(Stored data entries)
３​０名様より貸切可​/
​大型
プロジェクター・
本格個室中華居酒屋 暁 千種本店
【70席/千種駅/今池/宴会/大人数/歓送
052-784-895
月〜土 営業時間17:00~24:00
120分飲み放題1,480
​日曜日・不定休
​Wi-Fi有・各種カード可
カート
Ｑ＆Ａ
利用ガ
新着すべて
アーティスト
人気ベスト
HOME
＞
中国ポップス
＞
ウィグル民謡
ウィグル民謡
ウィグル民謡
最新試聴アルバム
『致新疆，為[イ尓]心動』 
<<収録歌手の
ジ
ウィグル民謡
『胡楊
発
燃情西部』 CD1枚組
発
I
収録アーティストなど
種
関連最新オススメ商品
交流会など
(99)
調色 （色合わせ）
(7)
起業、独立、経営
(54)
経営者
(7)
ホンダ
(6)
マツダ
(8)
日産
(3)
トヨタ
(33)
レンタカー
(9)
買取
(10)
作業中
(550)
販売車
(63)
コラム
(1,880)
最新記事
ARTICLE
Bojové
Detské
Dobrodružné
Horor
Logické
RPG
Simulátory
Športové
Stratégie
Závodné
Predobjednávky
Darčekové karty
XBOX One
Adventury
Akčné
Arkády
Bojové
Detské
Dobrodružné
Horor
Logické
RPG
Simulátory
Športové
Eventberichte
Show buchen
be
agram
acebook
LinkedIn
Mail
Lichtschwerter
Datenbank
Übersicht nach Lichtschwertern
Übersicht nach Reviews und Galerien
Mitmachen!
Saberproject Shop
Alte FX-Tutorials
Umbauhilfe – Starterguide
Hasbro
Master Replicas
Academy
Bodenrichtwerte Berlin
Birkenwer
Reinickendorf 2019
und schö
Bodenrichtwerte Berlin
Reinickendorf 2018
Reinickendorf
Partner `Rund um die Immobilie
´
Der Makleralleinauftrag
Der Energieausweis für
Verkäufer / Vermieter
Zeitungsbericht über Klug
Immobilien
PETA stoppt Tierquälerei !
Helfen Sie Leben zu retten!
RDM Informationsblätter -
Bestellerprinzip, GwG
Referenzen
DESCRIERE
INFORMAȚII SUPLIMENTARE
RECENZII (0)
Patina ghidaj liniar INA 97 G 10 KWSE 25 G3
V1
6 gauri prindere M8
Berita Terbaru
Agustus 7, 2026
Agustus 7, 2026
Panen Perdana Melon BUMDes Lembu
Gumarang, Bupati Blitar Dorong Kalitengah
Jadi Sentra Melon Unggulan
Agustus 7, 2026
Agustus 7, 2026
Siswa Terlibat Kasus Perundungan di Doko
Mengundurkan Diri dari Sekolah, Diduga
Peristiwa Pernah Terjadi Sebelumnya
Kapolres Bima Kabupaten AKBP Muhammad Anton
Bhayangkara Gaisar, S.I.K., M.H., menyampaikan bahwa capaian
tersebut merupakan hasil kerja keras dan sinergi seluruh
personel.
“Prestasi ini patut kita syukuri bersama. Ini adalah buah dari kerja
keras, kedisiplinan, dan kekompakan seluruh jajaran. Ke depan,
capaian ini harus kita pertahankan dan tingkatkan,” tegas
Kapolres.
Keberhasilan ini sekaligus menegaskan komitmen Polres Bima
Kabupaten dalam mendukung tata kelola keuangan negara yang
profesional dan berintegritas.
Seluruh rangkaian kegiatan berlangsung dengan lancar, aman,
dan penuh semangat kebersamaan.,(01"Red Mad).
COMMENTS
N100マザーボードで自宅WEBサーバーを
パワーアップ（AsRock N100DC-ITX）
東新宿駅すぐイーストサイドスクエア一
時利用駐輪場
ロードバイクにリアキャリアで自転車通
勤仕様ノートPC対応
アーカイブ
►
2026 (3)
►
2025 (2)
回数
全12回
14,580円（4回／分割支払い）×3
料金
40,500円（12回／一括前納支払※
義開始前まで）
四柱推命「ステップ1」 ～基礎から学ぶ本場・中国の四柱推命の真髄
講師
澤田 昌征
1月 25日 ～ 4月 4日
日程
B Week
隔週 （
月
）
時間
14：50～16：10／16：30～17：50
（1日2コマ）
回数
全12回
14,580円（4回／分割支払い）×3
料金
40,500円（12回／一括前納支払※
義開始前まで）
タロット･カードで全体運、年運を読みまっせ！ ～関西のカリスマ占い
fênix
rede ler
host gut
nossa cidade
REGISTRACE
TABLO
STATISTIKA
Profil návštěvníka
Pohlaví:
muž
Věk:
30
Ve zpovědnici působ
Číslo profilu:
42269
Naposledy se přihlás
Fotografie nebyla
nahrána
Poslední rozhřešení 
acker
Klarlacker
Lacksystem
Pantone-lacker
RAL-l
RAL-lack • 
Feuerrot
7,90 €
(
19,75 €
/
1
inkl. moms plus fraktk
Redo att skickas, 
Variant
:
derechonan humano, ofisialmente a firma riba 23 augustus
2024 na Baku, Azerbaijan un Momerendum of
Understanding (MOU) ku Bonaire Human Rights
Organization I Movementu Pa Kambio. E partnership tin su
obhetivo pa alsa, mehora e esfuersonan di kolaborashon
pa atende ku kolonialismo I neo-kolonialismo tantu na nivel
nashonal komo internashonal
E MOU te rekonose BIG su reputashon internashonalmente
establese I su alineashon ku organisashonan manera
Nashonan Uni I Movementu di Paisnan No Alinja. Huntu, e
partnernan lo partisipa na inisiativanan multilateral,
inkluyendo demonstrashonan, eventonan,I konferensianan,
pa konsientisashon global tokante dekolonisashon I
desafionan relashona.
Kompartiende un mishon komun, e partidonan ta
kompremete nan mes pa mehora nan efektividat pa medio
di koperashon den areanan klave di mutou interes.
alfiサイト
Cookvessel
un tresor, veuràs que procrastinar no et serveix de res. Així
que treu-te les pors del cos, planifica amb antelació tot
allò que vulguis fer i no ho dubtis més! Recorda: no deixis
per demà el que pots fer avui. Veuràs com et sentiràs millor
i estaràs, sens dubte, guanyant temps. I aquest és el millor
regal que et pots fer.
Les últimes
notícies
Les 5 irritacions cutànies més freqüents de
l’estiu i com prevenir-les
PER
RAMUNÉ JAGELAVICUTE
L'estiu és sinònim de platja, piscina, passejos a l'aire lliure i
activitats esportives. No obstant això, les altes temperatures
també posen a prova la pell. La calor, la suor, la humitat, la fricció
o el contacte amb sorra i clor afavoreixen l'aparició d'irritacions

* [Work instructions]
Report every line in the records above that contains the string "Movementu", copying each line in full. Case counts.

* [Response below]
Organization I Movementu Pa Kambio. E partnership tin su
Nashonan Uni I Movementu di Paisnan No Alinja. Huntu, e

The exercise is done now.